Dr Singh was speaking at the India Telecom 2013 conference organised by the industry lobby body FICCI and the Indian Ministry of Telecom in New Delhi.
The prime minister pointed out that India needs to bridge the rural-urban telecommunications divide.
“India needs to develop a strong domestic manufacturing base in electronics and telecommunication. It is estimated that by 2020 India will be importing electronics product worth $300 billion, which will be more than the value of our oil imports,” said Dr Singh.
“We need to act now to avoid a situation where we face difficulties in financing these imports. India should have manufacturing facilities which result in a balanced trade in electronics products and are part of global supply change,” added the Indian prime minister.
He also said recent measures like raising the foreign direct investment limit in the telecom sector from 74 per cent to 100 per cent would add impetus to investment in the critical sector for India.

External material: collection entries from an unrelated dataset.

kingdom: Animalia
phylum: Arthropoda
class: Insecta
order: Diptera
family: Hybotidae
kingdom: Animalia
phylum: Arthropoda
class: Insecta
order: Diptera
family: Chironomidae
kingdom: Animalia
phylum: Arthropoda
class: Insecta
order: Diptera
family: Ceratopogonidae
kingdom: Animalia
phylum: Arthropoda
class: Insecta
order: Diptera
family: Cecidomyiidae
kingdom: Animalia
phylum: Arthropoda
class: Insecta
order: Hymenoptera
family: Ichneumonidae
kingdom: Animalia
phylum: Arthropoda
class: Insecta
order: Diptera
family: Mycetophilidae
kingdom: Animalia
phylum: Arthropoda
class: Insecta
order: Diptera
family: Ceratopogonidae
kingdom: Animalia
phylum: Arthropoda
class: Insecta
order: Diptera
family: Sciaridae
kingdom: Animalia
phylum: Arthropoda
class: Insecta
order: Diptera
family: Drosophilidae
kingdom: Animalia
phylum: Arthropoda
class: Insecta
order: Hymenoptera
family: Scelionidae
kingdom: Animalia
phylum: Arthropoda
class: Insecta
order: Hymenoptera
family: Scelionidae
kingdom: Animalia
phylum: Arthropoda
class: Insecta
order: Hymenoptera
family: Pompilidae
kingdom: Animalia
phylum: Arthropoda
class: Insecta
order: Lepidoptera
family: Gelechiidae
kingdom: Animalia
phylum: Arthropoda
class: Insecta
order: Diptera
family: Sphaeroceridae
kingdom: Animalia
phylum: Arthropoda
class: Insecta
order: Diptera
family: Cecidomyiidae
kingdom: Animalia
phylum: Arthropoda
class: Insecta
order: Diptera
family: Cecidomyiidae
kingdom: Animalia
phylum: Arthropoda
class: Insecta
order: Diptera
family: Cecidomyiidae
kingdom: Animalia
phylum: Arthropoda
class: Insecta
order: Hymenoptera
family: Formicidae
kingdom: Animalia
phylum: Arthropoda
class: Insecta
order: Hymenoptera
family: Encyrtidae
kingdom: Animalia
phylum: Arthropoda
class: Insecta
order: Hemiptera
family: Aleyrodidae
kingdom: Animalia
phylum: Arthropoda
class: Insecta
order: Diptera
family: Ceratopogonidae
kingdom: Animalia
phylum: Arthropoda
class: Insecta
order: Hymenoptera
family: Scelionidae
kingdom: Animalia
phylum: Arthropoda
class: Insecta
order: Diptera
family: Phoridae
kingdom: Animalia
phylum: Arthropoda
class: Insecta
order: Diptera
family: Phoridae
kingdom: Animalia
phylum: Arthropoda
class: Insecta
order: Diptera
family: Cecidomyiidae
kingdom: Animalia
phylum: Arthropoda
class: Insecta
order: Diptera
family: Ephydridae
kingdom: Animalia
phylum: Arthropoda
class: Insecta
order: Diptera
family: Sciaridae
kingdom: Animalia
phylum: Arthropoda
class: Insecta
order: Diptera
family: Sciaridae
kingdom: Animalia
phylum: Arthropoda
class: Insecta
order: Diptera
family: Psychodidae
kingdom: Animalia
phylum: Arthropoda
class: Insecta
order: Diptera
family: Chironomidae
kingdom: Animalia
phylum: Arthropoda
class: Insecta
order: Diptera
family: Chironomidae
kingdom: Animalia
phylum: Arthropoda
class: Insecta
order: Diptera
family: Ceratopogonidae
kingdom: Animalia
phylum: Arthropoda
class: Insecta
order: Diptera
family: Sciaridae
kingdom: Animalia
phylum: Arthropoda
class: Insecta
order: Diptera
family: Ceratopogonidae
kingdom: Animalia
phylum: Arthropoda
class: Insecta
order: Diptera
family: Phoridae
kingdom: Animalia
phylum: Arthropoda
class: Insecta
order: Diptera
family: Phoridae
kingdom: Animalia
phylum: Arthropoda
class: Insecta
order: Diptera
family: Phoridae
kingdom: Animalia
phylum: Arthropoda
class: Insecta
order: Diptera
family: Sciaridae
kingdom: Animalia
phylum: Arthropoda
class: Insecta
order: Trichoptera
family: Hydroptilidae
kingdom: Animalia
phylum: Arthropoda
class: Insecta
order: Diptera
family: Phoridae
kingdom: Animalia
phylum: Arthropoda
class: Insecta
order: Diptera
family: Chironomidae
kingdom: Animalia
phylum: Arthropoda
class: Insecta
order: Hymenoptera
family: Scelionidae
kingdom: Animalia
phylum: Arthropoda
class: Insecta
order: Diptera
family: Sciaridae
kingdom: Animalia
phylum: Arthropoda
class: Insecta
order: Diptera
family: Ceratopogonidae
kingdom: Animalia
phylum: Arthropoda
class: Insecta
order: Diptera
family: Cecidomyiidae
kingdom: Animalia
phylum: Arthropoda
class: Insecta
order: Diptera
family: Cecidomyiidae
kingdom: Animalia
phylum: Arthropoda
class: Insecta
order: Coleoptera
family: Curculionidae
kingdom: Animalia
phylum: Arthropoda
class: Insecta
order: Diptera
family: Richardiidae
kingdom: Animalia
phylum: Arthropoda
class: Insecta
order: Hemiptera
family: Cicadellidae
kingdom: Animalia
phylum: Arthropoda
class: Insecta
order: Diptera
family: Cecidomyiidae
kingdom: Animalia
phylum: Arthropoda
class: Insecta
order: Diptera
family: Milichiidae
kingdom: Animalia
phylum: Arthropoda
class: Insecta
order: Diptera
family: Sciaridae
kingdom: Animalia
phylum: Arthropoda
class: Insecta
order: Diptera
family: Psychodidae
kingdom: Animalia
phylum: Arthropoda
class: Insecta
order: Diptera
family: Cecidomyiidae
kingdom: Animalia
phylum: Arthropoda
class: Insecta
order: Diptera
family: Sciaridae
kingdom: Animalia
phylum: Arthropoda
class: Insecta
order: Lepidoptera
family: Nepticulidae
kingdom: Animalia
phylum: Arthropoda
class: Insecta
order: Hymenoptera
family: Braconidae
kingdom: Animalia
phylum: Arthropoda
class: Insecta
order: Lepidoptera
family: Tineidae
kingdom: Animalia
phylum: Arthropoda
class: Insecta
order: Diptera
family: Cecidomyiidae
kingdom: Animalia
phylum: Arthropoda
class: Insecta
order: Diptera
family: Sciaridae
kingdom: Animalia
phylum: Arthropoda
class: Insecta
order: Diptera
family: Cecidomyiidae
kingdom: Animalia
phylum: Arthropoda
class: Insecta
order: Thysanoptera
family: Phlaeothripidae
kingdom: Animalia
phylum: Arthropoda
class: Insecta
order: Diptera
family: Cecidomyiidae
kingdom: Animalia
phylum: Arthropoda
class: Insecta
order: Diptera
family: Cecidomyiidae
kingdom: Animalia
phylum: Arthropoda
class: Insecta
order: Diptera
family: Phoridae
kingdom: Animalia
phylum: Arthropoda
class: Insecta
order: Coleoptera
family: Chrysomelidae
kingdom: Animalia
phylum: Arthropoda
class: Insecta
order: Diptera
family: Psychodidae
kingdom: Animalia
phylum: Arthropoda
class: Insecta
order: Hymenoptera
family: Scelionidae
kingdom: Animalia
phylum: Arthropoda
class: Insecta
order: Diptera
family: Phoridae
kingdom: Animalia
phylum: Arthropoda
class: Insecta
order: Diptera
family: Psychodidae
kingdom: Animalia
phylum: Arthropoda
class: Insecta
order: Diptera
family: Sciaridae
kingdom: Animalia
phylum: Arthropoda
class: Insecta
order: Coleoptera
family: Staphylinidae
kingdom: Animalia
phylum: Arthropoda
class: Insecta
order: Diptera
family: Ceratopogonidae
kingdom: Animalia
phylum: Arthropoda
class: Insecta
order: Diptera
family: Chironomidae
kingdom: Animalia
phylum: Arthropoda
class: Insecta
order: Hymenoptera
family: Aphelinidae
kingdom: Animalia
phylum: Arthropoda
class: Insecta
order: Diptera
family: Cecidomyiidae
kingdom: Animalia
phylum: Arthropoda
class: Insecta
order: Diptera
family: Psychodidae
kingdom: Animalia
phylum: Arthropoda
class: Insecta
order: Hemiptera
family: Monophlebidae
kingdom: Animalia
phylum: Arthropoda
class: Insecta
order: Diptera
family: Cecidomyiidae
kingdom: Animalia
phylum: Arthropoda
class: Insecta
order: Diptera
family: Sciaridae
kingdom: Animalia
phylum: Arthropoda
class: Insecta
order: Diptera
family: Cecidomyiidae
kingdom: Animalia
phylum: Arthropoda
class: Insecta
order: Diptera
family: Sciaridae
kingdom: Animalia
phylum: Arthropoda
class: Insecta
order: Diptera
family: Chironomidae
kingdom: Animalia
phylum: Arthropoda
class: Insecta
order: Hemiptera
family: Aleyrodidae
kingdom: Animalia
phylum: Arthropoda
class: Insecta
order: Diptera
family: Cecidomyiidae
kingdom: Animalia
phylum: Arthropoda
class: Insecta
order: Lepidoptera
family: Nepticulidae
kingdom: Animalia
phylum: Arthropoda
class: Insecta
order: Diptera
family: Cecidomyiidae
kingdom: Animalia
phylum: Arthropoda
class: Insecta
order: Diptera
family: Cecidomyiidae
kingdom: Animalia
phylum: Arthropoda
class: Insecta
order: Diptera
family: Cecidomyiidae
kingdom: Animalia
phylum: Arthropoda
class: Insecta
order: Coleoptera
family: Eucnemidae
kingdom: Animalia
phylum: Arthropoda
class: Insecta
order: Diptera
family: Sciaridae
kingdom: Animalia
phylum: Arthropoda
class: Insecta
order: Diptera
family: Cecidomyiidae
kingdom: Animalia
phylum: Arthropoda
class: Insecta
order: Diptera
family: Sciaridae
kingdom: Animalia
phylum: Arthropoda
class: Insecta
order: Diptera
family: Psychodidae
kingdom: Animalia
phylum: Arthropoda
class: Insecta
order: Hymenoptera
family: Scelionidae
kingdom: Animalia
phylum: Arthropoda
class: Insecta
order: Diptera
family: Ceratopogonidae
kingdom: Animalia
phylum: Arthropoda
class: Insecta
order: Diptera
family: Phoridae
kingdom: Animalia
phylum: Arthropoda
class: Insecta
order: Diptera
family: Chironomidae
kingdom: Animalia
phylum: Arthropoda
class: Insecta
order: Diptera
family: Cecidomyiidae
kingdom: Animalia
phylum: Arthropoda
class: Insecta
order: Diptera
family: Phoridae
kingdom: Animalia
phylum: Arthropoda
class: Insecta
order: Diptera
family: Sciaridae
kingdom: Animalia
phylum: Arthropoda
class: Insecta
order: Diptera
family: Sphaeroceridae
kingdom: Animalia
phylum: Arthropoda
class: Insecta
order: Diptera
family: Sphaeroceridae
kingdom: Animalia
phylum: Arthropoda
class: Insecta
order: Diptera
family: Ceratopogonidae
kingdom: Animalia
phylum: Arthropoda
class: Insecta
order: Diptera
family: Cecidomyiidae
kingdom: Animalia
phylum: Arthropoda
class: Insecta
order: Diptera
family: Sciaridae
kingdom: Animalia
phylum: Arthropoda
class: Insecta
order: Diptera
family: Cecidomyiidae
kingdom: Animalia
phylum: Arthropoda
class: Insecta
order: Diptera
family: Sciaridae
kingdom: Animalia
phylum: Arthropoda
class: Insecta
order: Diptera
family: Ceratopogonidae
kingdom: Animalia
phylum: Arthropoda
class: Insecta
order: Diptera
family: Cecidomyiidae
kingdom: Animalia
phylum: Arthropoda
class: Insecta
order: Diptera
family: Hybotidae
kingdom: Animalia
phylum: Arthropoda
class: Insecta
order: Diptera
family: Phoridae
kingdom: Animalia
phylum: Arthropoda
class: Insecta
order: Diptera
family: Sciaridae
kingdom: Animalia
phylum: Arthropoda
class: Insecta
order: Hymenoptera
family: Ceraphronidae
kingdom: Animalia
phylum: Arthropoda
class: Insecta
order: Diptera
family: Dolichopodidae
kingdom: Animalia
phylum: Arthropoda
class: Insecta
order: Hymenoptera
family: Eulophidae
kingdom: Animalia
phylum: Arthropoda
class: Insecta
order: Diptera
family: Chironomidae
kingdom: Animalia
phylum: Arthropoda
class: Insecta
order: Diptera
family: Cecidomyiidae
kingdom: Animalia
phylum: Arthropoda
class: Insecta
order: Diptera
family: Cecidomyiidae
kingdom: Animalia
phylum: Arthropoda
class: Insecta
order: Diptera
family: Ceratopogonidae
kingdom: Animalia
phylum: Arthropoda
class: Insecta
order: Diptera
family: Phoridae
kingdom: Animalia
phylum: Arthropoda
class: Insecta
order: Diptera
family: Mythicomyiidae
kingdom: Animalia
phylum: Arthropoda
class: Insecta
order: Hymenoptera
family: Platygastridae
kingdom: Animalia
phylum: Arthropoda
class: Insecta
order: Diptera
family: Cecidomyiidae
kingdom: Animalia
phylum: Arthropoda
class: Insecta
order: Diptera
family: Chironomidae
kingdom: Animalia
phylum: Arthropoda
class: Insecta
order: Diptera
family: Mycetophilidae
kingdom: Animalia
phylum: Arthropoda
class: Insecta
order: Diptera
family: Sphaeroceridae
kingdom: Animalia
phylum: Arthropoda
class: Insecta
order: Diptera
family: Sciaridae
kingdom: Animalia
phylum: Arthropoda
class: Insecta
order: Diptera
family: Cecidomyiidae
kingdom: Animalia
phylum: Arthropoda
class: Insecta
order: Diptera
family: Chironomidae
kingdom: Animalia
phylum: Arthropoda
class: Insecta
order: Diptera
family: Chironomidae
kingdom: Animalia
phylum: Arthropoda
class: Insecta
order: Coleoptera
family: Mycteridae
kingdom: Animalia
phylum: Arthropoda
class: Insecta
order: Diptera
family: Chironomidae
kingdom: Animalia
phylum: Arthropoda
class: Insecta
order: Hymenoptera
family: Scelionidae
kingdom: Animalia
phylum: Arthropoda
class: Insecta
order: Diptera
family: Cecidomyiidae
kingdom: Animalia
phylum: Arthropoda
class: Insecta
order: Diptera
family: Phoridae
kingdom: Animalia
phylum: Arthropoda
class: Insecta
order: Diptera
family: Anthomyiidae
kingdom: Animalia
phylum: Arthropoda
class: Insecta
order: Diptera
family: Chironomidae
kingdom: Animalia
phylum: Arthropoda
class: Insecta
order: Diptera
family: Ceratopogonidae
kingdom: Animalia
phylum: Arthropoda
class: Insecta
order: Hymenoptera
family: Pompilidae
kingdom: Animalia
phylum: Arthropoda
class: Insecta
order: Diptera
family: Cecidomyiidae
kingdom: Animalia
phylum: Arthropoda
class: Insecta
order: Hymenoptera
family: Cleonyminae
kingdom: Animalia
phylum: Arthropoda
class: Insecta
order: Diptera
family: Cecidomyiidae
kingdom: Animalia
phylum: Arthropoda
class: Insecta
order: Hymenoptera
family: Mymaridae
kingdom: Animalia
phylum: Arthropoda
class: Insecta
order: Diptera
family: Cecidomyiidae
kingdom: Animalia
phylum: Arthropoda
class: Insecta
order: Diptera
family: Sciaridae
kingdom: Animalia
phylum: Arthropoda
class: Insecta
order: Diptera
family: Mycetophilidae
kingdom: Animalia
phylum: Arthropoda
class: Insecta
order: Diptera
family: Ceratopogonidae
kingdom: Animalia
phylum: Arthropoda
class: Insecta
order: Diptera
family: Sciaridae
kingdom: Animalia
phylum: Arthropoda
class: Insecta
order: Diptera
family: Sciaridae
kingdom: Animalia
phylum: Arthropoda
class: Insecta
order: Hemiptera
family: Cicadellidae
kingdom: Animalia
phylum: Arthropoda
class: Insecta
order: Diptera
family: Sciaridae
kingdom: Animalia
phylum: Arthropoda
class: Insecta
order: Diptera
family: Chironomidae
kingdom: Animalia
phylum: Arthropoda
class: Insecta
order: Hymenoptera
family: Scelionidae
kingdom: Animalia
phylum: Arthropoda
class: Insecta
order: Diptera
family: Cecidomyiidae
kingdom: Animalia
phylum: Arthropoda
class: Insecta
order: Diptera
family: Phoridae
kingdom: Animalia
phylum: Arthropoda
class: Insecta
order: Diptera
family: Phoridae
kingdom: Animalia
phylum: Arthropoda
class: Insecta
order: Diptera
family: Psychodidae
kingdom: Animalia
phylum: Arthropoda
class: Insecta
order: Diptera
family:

India is the world’s second-biggest mobile phone market by subscribers.
Global telecom firms like Vodafone have recently said the country’s regulatory environment was gradually improving.
“This time I can say that I am more positive about the environment than before,” Marten Pieters, CEO of Vodafone India said last month.
Vodafone on Thursday announced plans to invest $3 billion in the next two years that will be deployed for network expansion in India’s rural areas.
Vodafone global CEO Vittorio Colao met Indian Finance Minister Palaniappan Chidambaram yesterday.
“First, India has an opportunity for growth because of population and other factors. We will be long-term players. I am happy we are here for long-term investment. I am not here for four years but for 20 years and more,” Colao said.